A empresa britânica Power Roll, juntamente com cientistas da Universidade de Sheffield, relataram progresso na produção rolo a rolo de filme solar de perovskita. O processo aprimorado promete custos mais baixos para painéis solares de película fina e maior eficiência na geração de eletricidade. Esses painéis em forma de filme podem ser colados em qualquer lugar, transformando qualquer superfície livre em um gerador de energia.
Fonte da imagem: Power Roll
A Power Roll vem trabalhando na tecnologia roll-to-roll para a produção de filmes solares de perovskita desde 2012. O objetivo da empresa é criar um processo tecnológico para a produção mais rápida e barata de grandes volumes de painéis solares. O método de rolagem é ideal para isso. A Power Roll está confiante de que em um futuro próximo será capaz de produzir produtos de película fina suficientes para gerar 1 GW de energia solar.
A colaboração com cientistas da Universidade de Sheffield ajudou a tornar esse sonho um pouco mais próximo. A colaboração levou a um redesenho das células. Todos os contatos condutores foram movidos para a parte de trás do filme para que não bloqueassem a luz das células de perovskita. Esta é a abordagem tradicional para a fabricação de painéis solares: com contatos na parte traseira. Com essa experiência, a Power Roll aumentou a eficiência dos painéis em 12,8% e também eliminou o índio na composição dos contatos condutores, o que tornará a produção mais barata.
Um método interessante de fabricação de painéis finos de Power Roll. Durante o processamento, ocorre uma espécie de relevo neles, o que cria muitos microssulcos paralelos no material. Um metro quadrado contém 500.000 estruturas de microcanais revestidas com materiais condutores e tinta de perovskita fotoativa. Camadas de película protetora permitem que os rolos impressos permaneçam estáveis e aumentam sua durabilidade.
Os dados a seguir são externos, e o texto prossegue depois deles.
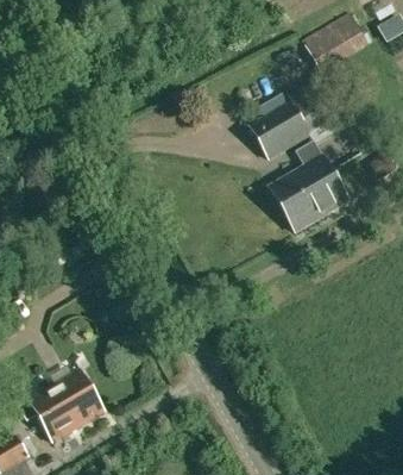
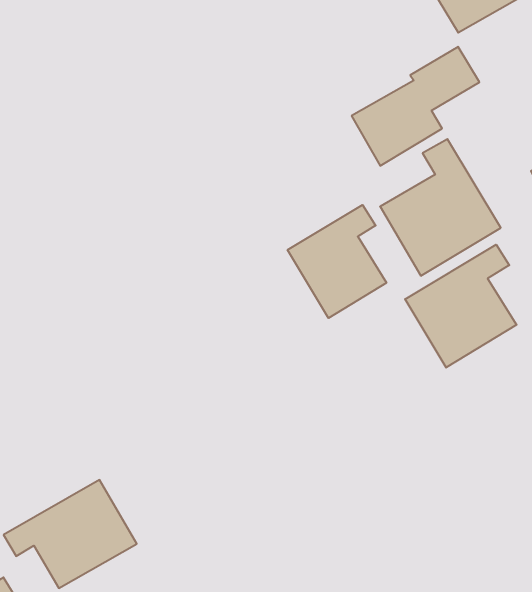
building: none -> [288,205,386,318]
building: none -> [405,245,517,368]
Pode-se supor que a estrutura de microcanais permite melhor coleta de luz indireta e também torna o material resistente à deformação. O desenvolvimento parece interessante, mas a equipe ainda não está pronta para falar sobre a mudança para produção em massa. As amostras ainda estão sendo testadas usando scanners de raios X, o que permite ajustar o processo de aplicação de camadas uniformemente e evitar defeitos no caso de produção em massa.